The optimizer owns the update rule. The model owns the parameters. The loss owns the scalar objective. Autograd computes the gradients connecting them.

Full-Batch Gradient Descent

Full-batch gradient descent computes the loss over the entire training set before each update:

L(\theta) = \frac{1}{N} \sum_{i=1}^{N} \ell(f_\theta(x_i), y_i).

The update is based on the exact gradient of the training objective:

\theta \leftarrow \theta - \eta \nabla_\theta L(\theta).

This can be stable for small datasets. But it is expensive for large datasets because each update requires a full pass over all examples.
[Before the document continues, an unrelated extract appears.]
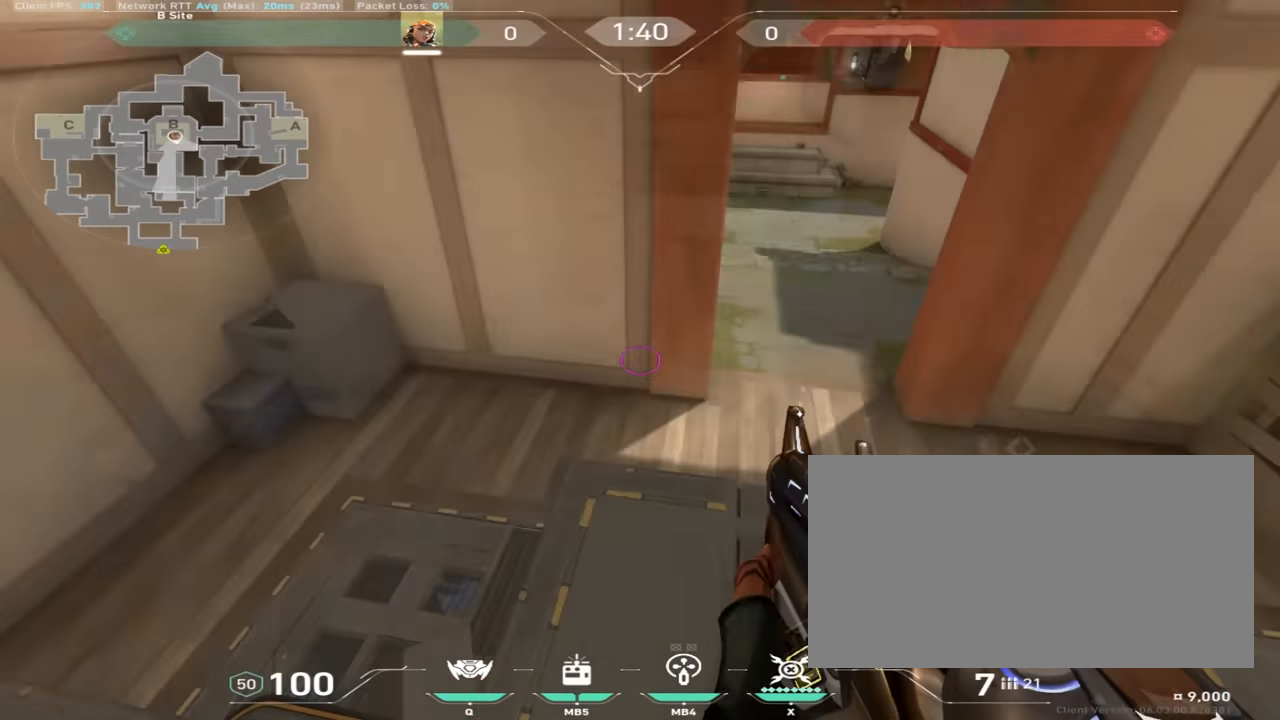
{"keys": ["d", "w"], "mouse": [], "events": [[134, "d", "up"], [384, "d", "down"]]}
In deep learning, full-batch gradient descent is uncommon for large-scale training. Minibatch methods are usually preferred.

Minibatch Gradient Descent

Minibatch gradient descent uses a subset of the training data at each step. If a minibatch has $B$ examples, the batch loss is

L_B(\theta) = \frac{1}{B} \sum_{i=1}^{B} \ell(f_\theta(x_i), y_i).

The update uses

\nabla_\theta L_B(\theta)

as an estimate of the full gradient.

Minibatches make training more efficient because each update is cheaper. They also introduce noise into the gradient estimate. This noise can help optimization escape poor regions, but it can also make training curves fluctuate.

Typical batch sizes range from small values such as 16 or 32 to very large values such as thousands or more, depending on model size, hardware, and task.

Training with a DataLoader

A standard PyTorch training loop uses a Dataset, a DataLoader, a model, a loss function, and an optimizer.

import torch
from torch import nn
from torch.utils.data import TensorDataset, DataLoader

torch.manual_seed(0)

N = 1000
d = 5

X = torch.randn(N, d)
true_w = torch.tensor([2.0, -1.0, 0.5, 3.0, -2.0])
true_b = 0.7
y = X @ true_w + true_b + 0.1 * torch.randn(N)

dataset = TensorDataset(X, y)
loader = DataLoader(dataset, batch_size=32, shuffle=True)

model = nn.Linear(d, 1)
loss_fn = nn.MSELoss()
optimizer = torch.optim.SGD(model.parameters(), lr=0.05)

for epoch in range(20):
    for batch_X, batch_y in loader:
        pred = model(batch_X).squeeze(-1)
        loss = loss_fn(pred, batch_y)

        optimizer.zero_grad()
        loss.backward()
        optimizer.step()

The DataLoader handles batching and shuffling. Shuffling matters because it prevents the model from seeing examples in a fixed order each epoch.

Loss Curves

During training, it is useful to record the loss value over time.

losses = []

for epoch in range(20):
    for batch_X, batch_y in loader:
        pred = model(batch_X).squeeze(-1)
        loss = loss_fn(pred, batch_y)

        optimizer.zero_grad()
        loss.backward()
        optimizer.step()

        losses.append(loss.item())

A healthy loss curve usually trends downward. It may fluctuate because minibatches are noisy.

If the loss becomes nan, common causes include an excessive learning rate, exploding gradients, invalid operations such as log(0), or unstable numerical computation.

If the loss does not decrease, common causes include a learning rate that is too small, incorrect target format, missing optimizer.step(), frozen parameters, or a model that cannot represent the target relationship.

Local Minima and Nonconvexity

For linear regression with mean squared error, the loss surface is convex. This means any local minimum is also a global minimum.

Neural networks usually have nonconvex loss surfaces. They may contain many local minima, saddle points, and flat regions. Gradient descent does not guarantee finding the global optimum.

In practice, large neural networks often train well despite nonconvexity. Overparameterization, normalization, residual connections, adaptive optimizers, and good initialization all help optimization.

The goal in deep learning is rarely to find the exact global minimum. The practical goal is to find parameters that generalize well to unseen data.

Summary

Gradient descent trains a model by moving parameters in the negative gradient direction. The learning rate controls the update size. PyTorch computes gradients with automatic differentiation and applies updates through optimizers such as torch.optim.SGD.

Full-batch gradient descent uses all training data for every update. Minibatch gradient descent uses a subset of the data and is the standard method in deep learning. The basic training loop is: clear gradients, compute predictions, compute loss, backpropagate, and update parameters.